I don’t have a “conventional” home. In a western town situated at an elevation of five thousand feet, with ten-thousand-foot mountain ranges just a rifle shot to the immediate east and north, a town named “Alpine,” formerly “Mountainville,” how many log cabins would you expect to find? Here is the exact number: one. Mine. My biggest “non-convention”? Hold on to your hat. No mini-van! (Just to keep things simple, I’m not even going to discuss the potential social hazards of the various facial-hair configurations required of me by my Way Unconventional profession.) But everything’s fine, because I’m surrounded by Latter-day Saints. Real ones. Different ones. (Some bearded ones!) Really different from each other, even the ones who look (dare I say “dangerously”?) similar.

So I will tell you what’s really “unconventional” around here: Islam. (Although having my young friend Shaheen just up the road, and gentle Behrad and lovely Niloufar just a few doors beyond, may disqualify my ward as an acceptable “test group.”) Except for this morning, I haven’t more than glanced at our copy of the Koran for years. Because this column is supposed to be mostly about journal writing, here’s what I wrote in my journal during an early-morning priesthood meeting last Sunday. (You need to know that on the Lord’s baseball team, my stake president, Terry Brown, is an absolutely consistent homerun hitter. He also runs marathons and plays the five-string banjo in public–this would generally be regarded as “unconventional” behavior.) He was left five minutes to speak at the end of the priesthood meeting.

16 September 2001

“President Brown says that the terrorism of this week is contrary to the core of Islam. The acts of this week are as uncharacteristic of most Muslims as was the Mountain Meadow Massacre uncharacteristic of most Mormons. The Lord loves those people and their families. It has been surmised that when the Islamic people embrace the gospel it will be by tribes and families. If Terry meant to stir in me a love for Islamic people, he has succeeded–he and the Holy Ghost. What if one of the effects of the horror at Mountain Meadow would have been to soften the hearts of the world toward the tens of thousands of Latter-day Saints who would never have done such a deed, saints whose forgiveness and faith would have made such a deed utterly undoable? What an amazing prospect! In the smoke of Mountain Meadow, did anyone in the world receive that blessing? In the smoke of the Twin Towers, we can.”

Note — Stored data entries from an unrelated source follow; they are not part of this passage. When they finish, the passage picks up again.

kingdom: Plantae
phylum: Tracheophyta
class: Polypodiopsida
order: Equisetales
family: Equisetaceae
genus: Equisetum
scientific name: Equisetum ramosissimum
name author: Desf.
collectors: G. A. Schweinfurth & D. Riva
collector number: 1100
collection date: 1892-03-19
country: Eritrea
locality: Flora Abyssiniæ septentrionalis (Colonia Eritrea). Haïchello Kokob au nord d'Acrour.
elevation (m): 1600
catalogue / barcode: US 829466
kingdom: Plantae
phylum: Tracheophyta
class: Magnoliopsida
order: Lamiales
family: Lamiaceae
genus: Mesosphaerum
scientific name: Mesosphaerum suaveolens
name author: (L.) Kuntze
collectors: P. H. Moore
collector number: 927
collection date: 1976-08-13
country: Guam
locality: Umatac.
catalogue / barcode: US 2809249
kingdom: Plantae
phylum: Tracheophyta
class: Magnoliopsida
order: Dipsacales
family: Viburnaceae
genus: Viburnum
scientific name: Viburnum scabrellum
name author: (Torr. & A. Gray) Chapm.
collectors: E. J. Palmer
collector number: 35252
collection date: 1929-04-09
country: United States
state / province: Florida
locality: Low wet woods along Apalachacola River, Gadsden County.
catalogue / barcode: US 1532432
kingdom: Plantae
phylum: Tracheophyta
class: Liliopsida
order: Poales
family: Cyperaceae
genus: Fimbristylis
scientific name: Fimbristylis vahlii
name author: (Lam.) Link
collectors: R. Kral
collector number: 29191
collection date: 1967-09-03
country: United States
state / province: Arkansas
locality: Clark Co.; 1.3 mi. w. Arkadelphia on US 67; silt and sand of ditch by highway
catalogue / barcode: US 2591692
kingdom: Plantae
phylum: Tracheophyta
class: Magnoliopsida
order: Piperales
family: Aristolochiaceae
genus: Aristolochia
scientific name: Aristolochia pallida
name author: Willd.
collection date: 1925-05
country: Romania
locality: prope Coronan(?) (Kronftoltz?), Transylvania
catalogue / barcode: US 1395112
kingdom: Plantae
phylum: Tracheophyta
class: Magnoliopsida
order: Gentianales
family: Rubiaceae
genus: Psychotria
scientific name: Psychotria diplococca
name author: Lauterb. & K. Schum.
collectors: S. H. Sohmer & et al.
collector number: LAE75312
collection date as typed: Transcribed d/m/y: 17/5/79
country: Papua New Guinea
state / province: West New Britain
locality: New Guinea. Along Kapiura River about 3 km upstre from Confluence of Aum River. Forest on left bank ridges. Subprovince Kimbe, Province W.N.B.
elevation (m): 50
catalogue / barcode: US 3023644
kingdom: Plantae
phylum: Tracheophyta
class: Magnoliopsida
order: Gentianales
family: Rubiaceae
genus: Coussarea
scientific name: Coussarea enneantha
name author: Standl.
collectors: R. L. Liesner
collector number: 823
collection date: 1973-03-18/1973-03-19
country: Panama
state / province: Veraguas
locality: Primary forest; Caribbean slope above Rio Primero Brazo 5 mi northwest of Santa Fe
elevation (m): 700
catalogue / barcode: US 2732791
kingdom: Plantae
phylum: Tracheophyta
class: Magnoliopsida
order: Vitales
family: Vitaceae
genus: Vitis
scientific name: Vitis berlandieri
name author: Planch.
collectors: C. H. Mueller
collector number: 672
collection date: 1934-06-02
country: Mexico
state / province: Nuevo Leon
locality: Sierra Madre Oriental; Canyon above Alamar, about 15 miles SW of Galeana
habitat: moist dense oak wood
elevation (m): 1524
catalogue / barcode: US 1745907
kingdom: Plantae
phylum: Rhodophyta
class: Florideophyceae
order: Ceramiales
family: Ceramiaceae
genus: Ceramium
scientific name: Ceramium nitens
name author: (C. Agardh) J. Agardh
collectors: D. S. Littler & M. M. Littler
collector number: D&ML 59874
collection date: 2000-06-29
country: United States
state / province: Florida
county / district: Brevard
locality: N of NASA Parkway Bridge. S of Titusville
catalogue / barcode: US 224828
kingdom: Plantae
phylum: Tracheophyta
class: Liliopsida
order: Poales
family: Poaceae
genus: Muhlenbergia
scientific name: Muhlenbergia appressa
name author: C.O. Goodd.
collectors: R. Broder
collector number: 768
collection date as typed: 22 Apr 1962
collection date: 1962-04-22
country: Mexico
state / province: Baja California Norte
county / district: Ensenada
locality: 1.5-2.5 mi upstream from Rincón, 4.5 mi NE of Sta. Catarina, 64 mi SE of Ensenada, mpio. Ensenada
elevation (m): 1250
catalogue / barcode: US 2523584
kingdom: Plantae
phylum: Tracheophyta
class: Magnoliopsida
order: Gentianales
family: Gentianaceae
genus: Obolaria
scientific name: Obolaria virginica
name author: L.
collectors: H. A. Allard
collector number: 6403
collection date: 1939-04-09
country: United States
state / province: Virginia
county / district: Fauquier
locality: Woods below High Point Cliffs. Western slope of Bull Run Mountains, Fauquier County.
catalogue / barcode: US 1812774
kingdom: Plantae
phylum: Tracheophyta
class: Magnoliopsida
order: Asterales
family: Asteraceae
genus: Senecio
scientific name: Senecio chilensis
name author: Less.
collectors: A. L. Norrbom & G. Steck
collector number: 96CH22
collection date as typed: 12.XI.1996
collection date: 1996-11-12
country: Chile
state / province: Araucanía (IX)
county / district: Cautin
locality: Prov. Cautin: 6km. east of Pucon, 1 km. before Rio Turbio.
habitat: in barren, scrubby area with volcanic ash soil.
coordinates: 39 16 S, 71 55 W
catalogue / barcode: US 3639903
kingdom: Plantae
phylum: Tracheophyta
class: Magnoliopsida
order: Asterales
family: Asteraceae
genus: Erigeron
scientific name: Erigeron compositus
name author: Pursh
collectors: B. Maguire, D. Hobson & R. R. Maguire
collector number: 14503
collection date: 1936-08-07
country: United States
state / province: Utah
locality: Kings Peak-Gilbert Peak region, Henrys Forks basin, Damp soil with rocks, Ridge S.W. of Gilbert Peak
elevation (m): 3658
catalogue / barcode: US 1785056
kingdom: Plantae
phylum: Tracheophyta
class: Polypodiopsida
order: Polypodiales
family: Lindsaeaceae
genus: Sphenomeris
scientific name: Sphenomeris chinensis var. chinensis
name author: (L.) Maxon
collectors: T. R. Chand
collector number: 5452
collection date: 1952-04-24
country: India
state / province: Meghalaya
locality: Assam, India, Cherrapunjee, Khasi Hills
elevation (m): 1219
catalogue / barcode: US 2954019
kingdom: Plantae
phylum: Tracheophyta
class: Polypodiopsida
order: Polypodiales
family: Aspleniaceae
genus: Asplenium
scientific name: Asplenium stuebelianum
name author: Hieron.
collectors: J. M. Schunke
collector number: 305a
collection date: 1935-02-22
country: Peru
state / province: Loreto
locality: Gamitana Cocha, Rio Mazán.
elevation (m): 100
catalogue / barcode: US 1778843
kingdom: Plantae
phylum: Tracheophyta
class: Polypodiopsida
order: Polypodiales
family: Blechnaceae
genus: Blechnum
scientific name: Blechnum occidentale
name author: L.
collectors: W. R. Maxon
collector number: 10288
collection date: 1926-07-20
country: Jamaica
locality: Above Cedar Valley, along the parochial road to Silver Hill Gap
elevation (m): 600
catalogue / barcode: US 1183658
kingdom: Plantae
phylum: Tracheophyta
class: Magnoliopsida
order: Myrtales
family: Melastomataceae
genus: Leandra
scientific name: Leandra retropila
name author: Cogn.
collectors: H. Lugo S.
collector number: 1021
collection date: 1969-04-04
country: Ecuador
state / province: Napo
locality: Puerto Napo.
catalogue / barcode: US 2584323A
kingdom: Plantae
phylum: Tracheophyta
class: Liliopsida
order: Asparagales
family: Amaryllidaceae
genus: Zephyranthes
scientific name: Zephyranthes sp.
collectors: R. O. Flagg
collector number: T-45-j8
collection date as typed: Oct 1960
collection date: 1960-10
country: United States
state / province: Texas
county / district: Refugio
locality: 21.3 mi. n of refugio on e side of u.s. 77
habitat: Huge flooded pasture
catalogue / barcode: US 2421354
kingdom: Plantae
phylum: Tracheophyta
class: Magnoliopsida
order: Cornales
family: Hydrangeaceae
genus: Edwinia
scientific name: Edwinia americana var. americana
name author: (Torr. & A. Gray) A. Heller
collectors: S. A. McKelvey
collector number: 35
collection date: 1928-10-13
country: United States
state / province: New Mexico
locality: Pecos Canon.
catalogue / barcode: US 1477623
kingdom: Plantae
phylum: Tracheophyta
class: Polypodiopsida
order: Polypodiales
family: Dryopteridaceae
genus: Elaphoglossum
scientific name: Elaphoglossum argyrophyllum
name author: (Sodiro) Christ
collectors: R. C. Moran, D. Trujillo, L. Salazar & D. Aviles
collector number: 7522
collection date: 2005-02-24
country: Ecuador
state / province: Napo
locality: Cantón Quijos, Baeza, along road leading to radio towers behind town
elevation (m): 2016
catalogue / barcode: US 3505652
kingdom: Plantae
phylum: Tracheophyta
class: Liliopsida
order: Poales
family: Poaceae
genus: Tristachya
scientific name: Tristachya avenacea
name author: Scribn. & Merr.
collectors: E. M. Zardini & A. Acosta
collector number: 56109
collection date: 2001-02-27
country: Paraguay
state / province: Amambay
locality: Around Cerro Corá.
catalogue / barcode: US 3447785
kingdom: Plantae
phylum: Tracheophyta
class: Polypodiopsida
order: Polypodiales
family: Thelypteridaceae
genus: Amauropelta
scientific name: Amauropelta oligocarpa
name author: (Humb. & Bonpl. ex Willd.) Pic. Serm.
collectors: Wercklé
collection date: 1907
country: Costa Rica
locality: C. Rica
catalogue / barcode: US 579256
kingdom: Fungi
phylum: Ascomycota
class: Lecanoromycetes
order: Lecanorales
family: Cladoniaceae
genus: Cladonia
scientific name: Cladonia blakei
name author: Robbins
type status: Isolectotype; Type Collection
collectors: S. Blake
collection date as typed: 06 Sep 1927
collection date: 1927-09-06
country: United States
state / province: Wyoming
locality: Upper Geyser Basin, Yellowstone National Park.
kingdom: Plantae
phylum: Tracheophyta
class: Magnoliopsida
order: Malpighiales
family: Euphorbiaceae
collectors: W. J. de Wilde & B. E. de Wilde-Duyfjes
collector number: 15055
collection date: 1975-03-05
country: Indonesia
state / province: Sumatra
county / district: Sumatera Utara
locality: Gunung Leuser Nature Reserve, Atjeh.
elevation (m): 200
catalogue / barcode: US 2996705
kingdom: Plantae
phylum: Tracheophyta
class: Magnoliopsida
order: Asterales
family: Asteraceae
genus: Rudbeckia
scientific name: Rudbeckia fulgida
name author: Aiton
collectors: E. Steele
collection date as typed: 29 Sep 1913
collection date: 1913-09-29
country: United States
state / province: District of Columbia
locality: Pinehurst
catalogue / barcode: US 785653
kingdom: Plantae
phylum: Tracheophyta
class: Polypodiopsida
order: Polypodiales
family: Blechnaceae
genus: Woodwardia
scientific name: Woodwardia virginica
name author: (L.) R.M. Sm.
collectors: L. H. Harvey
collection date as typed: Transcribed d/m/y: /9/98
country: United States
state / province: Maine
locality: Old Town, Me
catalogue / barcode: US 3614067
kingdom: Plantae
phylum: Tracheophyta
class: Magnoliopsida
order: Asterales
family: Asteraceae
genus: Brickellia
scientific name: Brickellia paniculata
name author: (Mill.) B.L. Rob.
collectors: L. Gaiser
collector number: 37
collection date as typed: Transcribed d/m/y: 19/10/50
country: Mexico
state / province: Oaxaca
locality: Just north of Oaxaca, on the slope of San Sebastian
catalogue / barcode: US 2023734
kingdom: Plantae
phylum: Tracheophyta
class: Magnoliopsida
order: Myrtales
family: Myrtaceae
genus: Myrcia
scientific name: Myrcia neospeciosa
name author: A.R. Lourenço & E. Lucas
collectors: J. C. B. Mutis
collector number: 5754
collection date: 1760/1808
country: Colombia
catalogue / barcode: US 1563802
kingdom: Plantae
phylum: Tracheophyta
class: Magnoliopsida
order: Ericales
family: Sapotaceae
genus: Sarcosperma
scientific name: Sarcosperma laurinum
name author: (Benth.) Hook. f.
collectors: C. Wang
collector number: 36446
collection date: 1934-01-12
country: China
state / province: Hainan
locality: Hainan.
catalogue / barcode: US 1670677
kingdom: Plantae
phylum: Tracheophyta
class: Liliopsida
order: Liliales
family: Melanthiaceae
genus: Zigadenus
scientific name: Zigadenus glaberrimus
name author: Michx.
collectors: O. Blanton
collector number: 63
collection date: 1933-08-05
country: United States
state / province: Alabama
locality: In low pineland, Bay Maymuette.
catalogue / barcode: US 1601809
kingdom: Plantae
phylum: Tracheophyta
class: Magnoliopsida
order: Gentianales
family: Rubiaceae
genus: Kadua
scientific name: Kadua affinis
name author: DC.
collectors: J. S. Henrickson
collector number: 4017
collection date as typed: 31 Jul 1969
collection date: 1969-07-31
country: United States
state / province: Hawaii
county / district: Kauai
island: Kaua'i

Okay, Terry opened the Mountain Meadow can of worms. Talk about terror. (My son Sam, who lives in St. George, told me that a lot of folks down there aren’t comfortable with certain authoritative explanations of the massacre. I told him I’d be suspicious of anyone who had an explanation they were comfortable with.) Looking for a hint of how to feel about the Twin Towers attack, I went in my journal to Mountain Meadow.

8 June 2000

“Drove up north of Veyo to shoot the Winchester (with my grandson, Skyler). Just after sunset we went to Mountain Meadow. It deserves more time. There was a palpable feeling in the air of the nearly infinite power of man to cause and feel pain. I pray we may never feel so lonely, so distant from our Heavenly Father as they, slayers and slain, must have felt. It frightened me to be human in that place.”

My emotions went on a journey this week. All of them–laughter, too. The journey began with thinking that carpet-bombing Afghanistan might be a good idea. (This was before any laughing.) It ended with loving half a world of faithful Muslims, an enormous family of newly vulnerable Americans, some miraculously united leaders, a host of fallen heroes, and a much greater portion of those of us who are left behind here to pick up the pieces. There have been bright flagmen at every hazard on this little trip, but my primary guide has been the Lord. He can teach us how to feel. When to laugh. When to cry. When to say, “”I love you but, though I can neither punish nor redeem you (both vengeance and redemption are the Lord’s), I must stop you from hurting my family. And my family is really big.” No, let me try writing that again.”I must stop you from hurting other members of our family, for you are part of our family. And our family is really big.”

I’m coming out of this remembering that the Lord can teach our hearts. And if our hearts are not driven by His truth, no act of our hands will be the right thing to do.